As we head into a new season, and settle back into the rhythm of the school year, I’d like to draw your attention to a few important matters.
The apostles instruct us to not forsake the assembly, as is the habit of some, but to encourage and stir one another up to love and good works (Heb. 10:25). This means the weekly assembly of believers is for the encouragement and edification of our brothers and sisters in Christ, and it ought to be a priority in the rhythm of your weekly routine as a family. By neglecting the regular corporate worship of the church we’ve committed ourselves to, we not only become a discouragement to our brothers and sisters, but we inadvertently teach our children to devalue the local church—while also keeping them, during their most formative years, from one of the primary means God has given for the spiritual growth of His people.
Additionally, as we head into a new season, it would be wise to review with your children the expectations for respectful and godly conduct that they ought to strive for—whether culture and friends encourage it or not. This includes things like not running in the church building (because we must be considerate of others, especially considering the safety of older saints), listening to one’s Sunday School teachers, being kind to others, being respectful to adults, etc. Our society as a whole is facing a crisis as young people become increasingly disrespectful, selfish, unruly, and undisciplined—and this has seeped into the church. That ought not to be the case. The church is to be a contrast-culture. We are to demonstrate the righteousness of Christ, and to shine out as distinct and different and holy in the midst of the darkness.

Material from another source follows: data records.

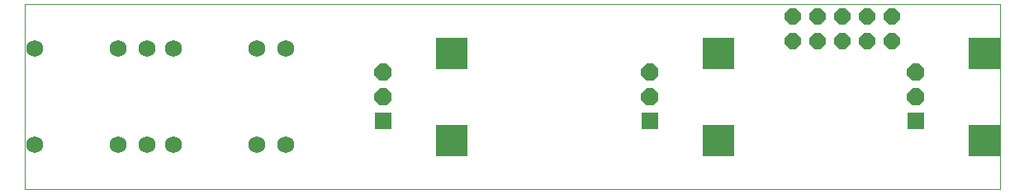
<source format=gbs>
G75*
%MOIN*%
%OFA0B0*%
%FSLAX24Y24*%
%IPPOS*%
%LPD*%
%AMOC8*
5,1,8,0,0,1.08239X$1,22.5*
%
%ADD10C,0.0000*%
%ADD11R,0.0700X0.0700*%
%ADD12OC8,0.0700*%
%ADD13R,0.1267X0.1267*%
%ADD14C,0.0690*%
%ADD15OC8,0.0640*%
D10*
X001160Y002930D02*
X001160Y010430D01*
X040530Y010430D01*
X040530Y002930D01*
X001160Y002930D01*
D11*
X015654Y005696D03*
X026404Y005696D03*
X037154Y005696D03*
D12*
X037154Y006680D03*
X037154Y007664D03*
X026404Y007664D03*
X026404Y006680D03*
X015654Y006680D03*
X015654Y007664D03*
D13*
X018410Y008452D03*
X029160Y008452D03*
X039910Y008452D03*
X039910Y004908D03*
X029160Y004908D03*
X018410Y004908D03*
D14*
X011719Y004730D03*
X010538Y004730D03*
X007191Y004730D03*
X006119Y004730D03*
X004938Y004730D03*
X001591Y004730D03*
X001591Y008630D03*
X004938Y008630D03*
X006119Y008630D03*
X007191Y008630D03*
X010538Y008630D03*
X011719Y008630D03*
D15*
X032160Y008930D03*
X033160Y008930D03*
X034160Y008930D03*
X035160Y008930D03*
X036160Y008930D03*
X036160Y009930D03*
X035160Y009930D03*
X034160Y009930D03*
X033160Y009930D03*
X032160Y009930D03*
M02*

</source>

The temptation, of course, is to say, let them be kids. But one of the most important aspects of raising children to be wise and godly adults is teaching them self-control, self-discipline, humility, respect for authority, and the importance of context (e.g. you don’t run in church, you run outside; you don’t talk in class without being called on) (Acts 24:25; Eph. 6:1–4; Phil. 2:3; Titus 2:4–6; 1 Pet. 5:5). Or, an even more subtly unbiblical temptation yet: they’re just going to be kids, what can we do about it? Well, train them. Bring them up in the discipline and instruction of the Lord—that’s our job (Eph. 6:4). Letting them be kids shouldn’t mean we allow them to do as they please. The goal is to train and teach them to be the kind of kids who know, love, and follow Christ.
And that is, first and foremost, our job as parents. At Fairview Bible Church, we believe the responsibility to raise children and train them to follow Christ rests ultimately and primarily with the parents. At the same time, we as a church body want simply to come alongside one another as we seek to cultivate Christlikeness in our children; and this means being involved in their lives, teaching what it means to be respectful, kind, and self-controlled young people who know God, think biblically, and live wisely. And that is a tall task—but it’s just one component of the church’s mission to make competent and committed disciples of Christ.
So, I encourage you to be in prayer for the young people in our church, our teachers, and for our congregation as a whole. We’re excited to see what God has in store for this next year!